### Problem to solve
Write out all records as given; omit images.

### Extracted page text data
######

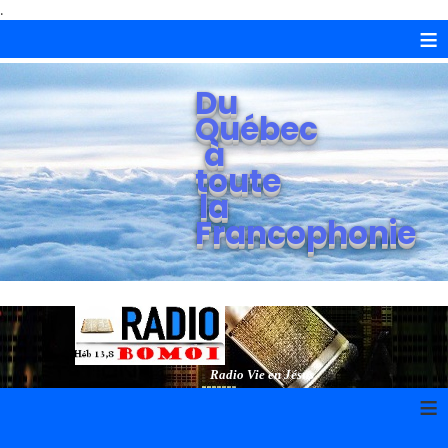
.
≡
Du
Québec
à
toute
la
Francophonie
Radio Vie en Jésus
≡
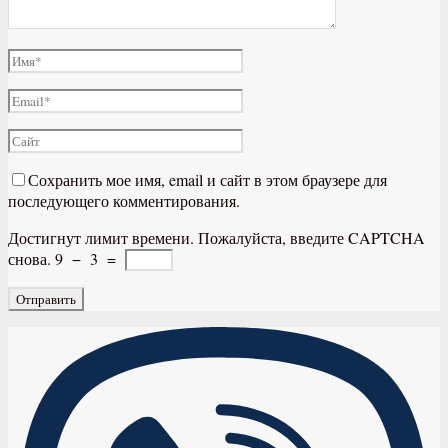
Сохранить мое имя, email и сайт в этом браузере для
последующего комментирования.
Достигнут лимит времени. Пожалуйста, введите CAPTCHA
снова.
9
−
3
=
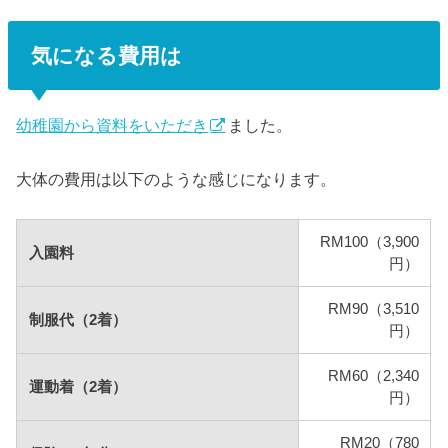
気になる費用は
幼稚園から資料をいただき
ました。
大体の費用は以下のような感じになります。
RM100（3,900
入園料
円）
RM90（3,510
制服代（2着）
円）
RM60（2,340
運動着（2着）
円）
RM20（780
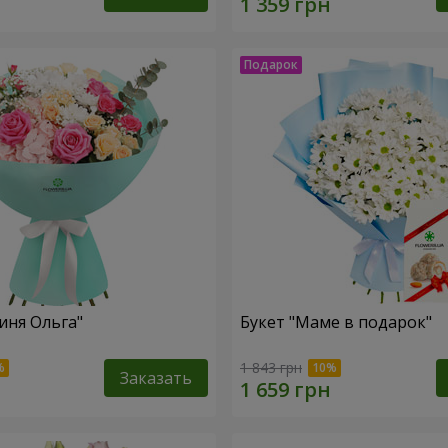
иня Ольга"
Букет "Маме в подарок"
1 843 грн
Заказать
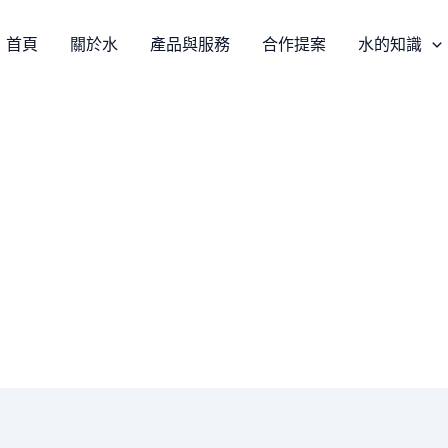
首頁
關於水
產品與服務
合作提案
水的知識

######

### Task answer
.
≡
Du
Québec
à
toute
la
Francophonie
Radio Vie en Jésus
≡
Сохранить мое имя, email и сайт в этом браузере для
последующего комментирования.
Достигнут лимит времени. Пожалуйста, введите CAPTCHA
снова.
9
−
3
=
気になる費用は
幼稚園から資料をいただき
ました。
大体の費用は以下のような感じになります。
RM100（3,900
入園料
円）
RM90（3,510
制服代（2着）
円）
RM60（2,340
運動着（2着）
円）
RM20（780
иня Ольга"
Букет "Маме в подарок"
1 843 грн
Заказать
首頁
關於水
產品與服務
合作提案
水的知識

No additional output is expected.